Deeply suspicious, Yee’s supporters describe the new charges as an attempt by the government to discredit the captain and cover up its failure to produce a credible case against him. Yee was accused last October of disobeying orders and stealing classified information on behalf of suspected members of al Qaeda and Taliban he counseled in the Guantanamo base prison.
Shaheed Nuriddin, Yee’s friend and neighbor in Olympia, Wash., is incensed at the accusations of adultery.
“He’s a disciplined man devoted to his family. He’s made great sacrifices to become a chaplain. Why would he put all that at risk?” says Nuriddin, an African American Muslim who attends Yee’s mosque. He explains that in Islam adultery is a very serious offense. “You cannot do it outside the gaze of God.”
Nuriddin broke the news of Yee’s release to Yee’s wife, Huda Suboh, a Syrian immigrant.

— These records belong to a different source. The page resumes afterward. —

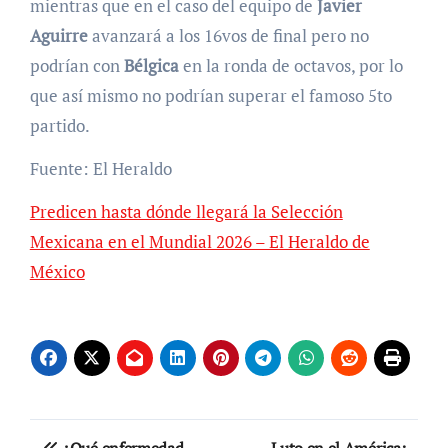
mientras que en el caso del equipo de
Javier
Aguirre
avanzará a los 16vos de final pero no
podrían con
Bélgica
en la ronda de octavos, por lo
que así mismo no podrían superar el famoso 5to
partido.
Fuente: El Heraldo
Predicen hasta dónde llegará la Selección
Mexicana en el Mundial 2026 – El Heraldo de
México
Navegación
¿Qué enfermedad
Luto en el América: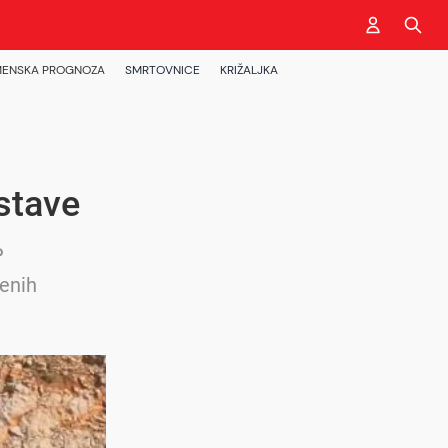
ENSKA PROGNOZA
SMRTOVNICE
KRIŽALJKA
stave
P
jenih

Suboh, he says, was elated that her husband was freed but was also filled with rage when she heard the additional charges against him.

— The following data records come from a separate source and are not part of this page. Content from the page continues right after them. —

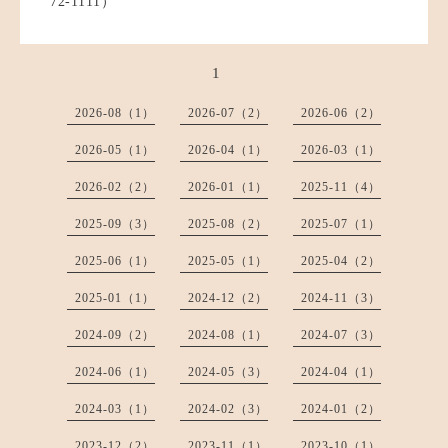
72-1111）
1
2026-08（1）
2026-07（2）
2026-06（2）
2026-05（1）
2026-04（1）
2026-03（1）
2026-02（2）
2026-01（1）
2025-11（4）
2025-09（3）
2025-08（2）
2025-07（1）
2025-06（1）
2025-05（1）
2025-04（2）
2025-01（1）
2024-12（2）
2024-11（3）
2024-09（2）
2024-08（1）
2024-07（3）
2024-06（1）
2024-05（3）
2024-04（1）
2024-03（1）
2024-02（3）
2024-01（2）
2023-12（2）
2023-11（1）
2023-10（1）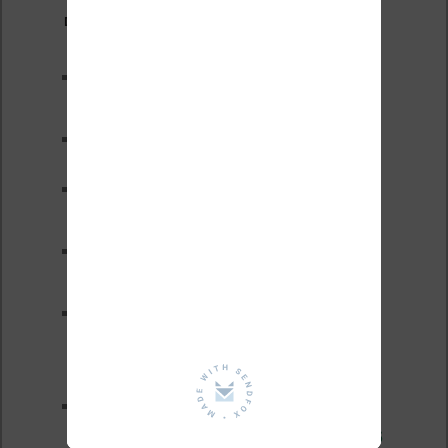
Derniers articles :
Les nouveautés Kobo pour la
fin 2026 (nouvelle liseuse)
Test de la BOOX GO 6 Gen II
Pourquoi les liseuses sont si
chères ?
XTEINK X4 Pro : tactile et
éclairage au programme
Liseuses pas chères chez
Vivlio – réductions de juillet
2026
3 anciennes liseuses qui
valent encore le coup en 2026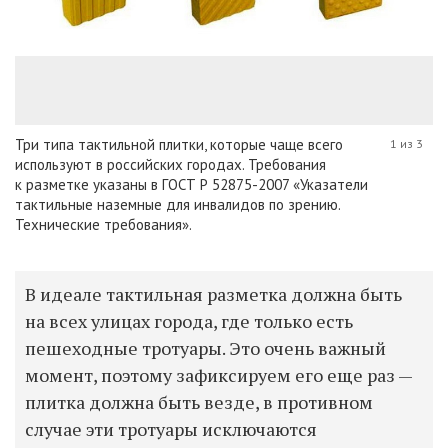
Три типа тактильной плитки, которые чаще всего
1 из 3
используют в российских городах. Требования
к разметке указаны в ГОСТ Р 52875-2007 «Указатели
тактильные наземные для инвалидов по зрению.
Технические требования».
В идеале тактильная разметка должна быть
на всех улицах города, где только есть
пешеходные тротуары. Это очень важный
момент, поэтому зафиксируем его еще раз —
плитка должна быть везде, в противном
случае эти тротуары исключаются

Suboh, who refused to talk to the press, gave a statement through her neighbor. “It is clear the government is only trying to destroy his character and his family. They will not succeed,” she said.
“The government had nothing on him, especially not espionage,” says Cecilia Chang, president of the Justice for New Americans, who led a coalition of Arab and Asian American groups to free Yee. “The new charges are minor ones that are normally handled administratively and never warrant maximum confinement.”

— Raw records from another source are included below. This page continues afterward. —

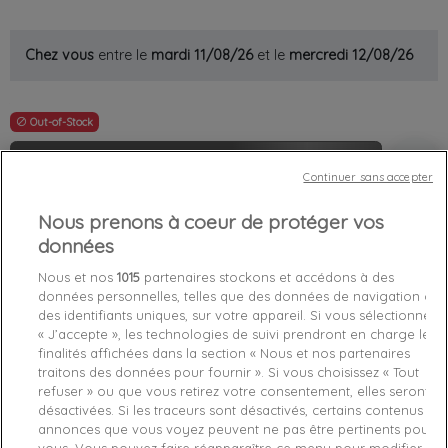
Chez vous
entre le
mardi 11/08/26
et le
mercredi 12/08/26
Out-of-Stock

favorite_border
Je craque !
Continuer sans accepter
Livraison gratuite *
Nous prenons à coeur de protéger vos
Retours sous 100 jours
données
Produit certifié authentique
Nous et nos
1015
partenaires stockons et accédons à des
données personnelles, telles que des données de navigation ou
des identifiants uniques, sur votre appareil. Si vous sélectionnez
Caractéristiques produit
« J’accepte », les technologies de suivi prendront en charge les
finalités affichées dans la section « Nous et nos partenaires
traitons des données pour fournir ». Si vous choisissez « Tout
Détails du produit
Fabriquant
refuser » ou que vous retirez votre consentement, elles seront
désactivées. Si les traceurs sont désactivés, certains contenus et
annonces que vous voyez peuvent ne pas être pertinents pour
Référence
1U87903842-0RV XL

Nonetheless, Chang says her group and others are claiming victory. They believe Yee would not have been freed without the persistent pressure and lobbying by civil rights groups. Chang spearheaded the effort to free Dr. Wen Ho Lee, the Los Alamos Nuclear Laboratory scientist who was falsely accused of espionage in December 1999.
Philip Ting, executive director of the Asian Law Caucus, remains troubled by how initial leaks by military sources—that Yee would be tried for espionage, for example—snowballed in the media, putting into question the loyalties of Chinese Americans and Muslims.
“Outlets like the New York Times ran front-page coverage of the story and several follow ups,” he says. News of Yee’s release, however, appeared on page 22.
Some believe Yee was imprisoned because he was going to speak out against the conditions at the Guantanamo Bay prison camp.
Yee is resuming chaplain duties at Fort Benning, Ga. Yee’s lawyer Eugene R. Fidell says his client has already served time in jail, at times in solitary confinement and often in chains and manacles. In light of this, he hopes that the government will not pursue the case further.
“It is clear that someone is rummaging around for some way to destroy an individual or save face,” Fidell says. “But these charges reflect poorly on the government. It’s a self-inflicted wound for the military justice system.”